_EXERCISE OBJECTIVE:_ The entries are to be reproduced word for word, with all images left out.

== Segment start ==

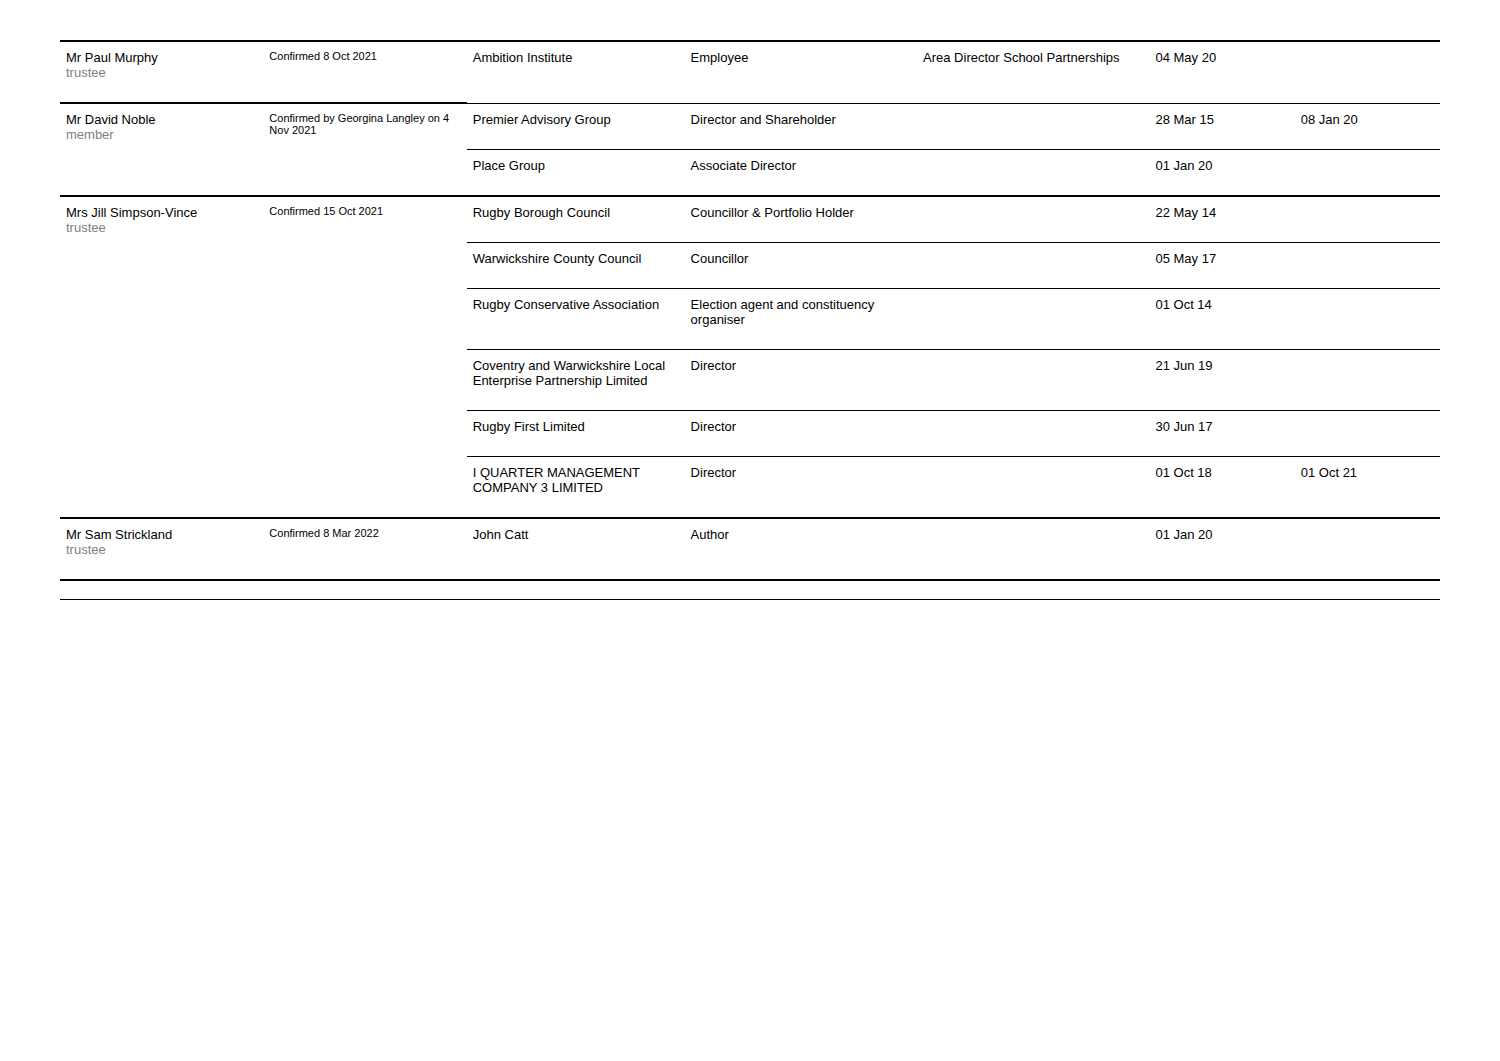| Mr Paul Murphy trustee | Confirmed 8 Oct 2021 | Ambition Institute | Employee | Area Director School Partnerships | 04 May 20 | |
| Mr David Noble member | Confirmed by Georgina Langley on 4 Nov 2021 | Premier Advisory Group | Director and Shareholder | | 28 Mar 15 | 08 Jan 20 |
| Place Group | Associate Director | | 01 Jan 20 | |
| Mrs Jill Simpson-Vince trustee | Confirmed 15 Oct 2021 | Rugby Borough Council | Councillor & Portfolio Holder | | 22 May 14 | |
| Warwickshire County Council | Councillor | | 05 May 17 | |
| Rugby Conservative Association | Election agent and constituency organiser | | 01 Oct 14 | |
| Coventry and Warwickshire Local Enterprise Partnership Limited | Director | | 21 Jun 19 | |
| Rugby First Limited | Director | | 30 Jun 17 | |
| I QUARTER MANAGEMENT COMPANY 3 LIMITED | Director | | 01 Oct 18 | 01 Oct 21 |
| Mr Sam Strickland trustee | Confirmed 8 Mar 2022 | John Catt | Author | | 01 Jan 20 | |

== Segment end ==

_OUTPUT FOR THIS EXERCISE:_
| Mr Paul Murphy trustee | Confirmed 8 Oct 2021 | Ambition Institute | Employee | Area Director School Partnerships | 04 May 20 | |
| Mr David Noble member | Confirmed by Georgina Langley on 4 Nov 2021 | Premier Advisory Group | Director and Shareholder | | 28 Mar 15 | 08 Jan 20 |
| Place Group | Associate Director | | 01 Jan 20 | |
| Mrs Jill Simpson-Vince trustee | Confirmed 15 Oct 2021 | Rugby Borough Council | Councillor & Portfolio Holder | | 22 May 14 | |
| Warwickshire County Council | Councillor | | 05 May 17 | |
| Rugby Conservative Association | Election agent and constituency organiser | | 01 Oct 14 | |
| Coventry and Warwickshire Local Enterprise Partnership Limited | Director | | 21 Jun 19 | |
| Rugby First Limited | Director | | 30 Jun 17 | |
| I QUARTER MANAGEMENT COMPANY 3 LIMITED | Director | | 01 Oct 18 | 01 Oct 21 |
| Mr Sam Strickland trustee | Confirmed 8 Mar 2022 | John Catt | Author | | 01 Jan 20 | |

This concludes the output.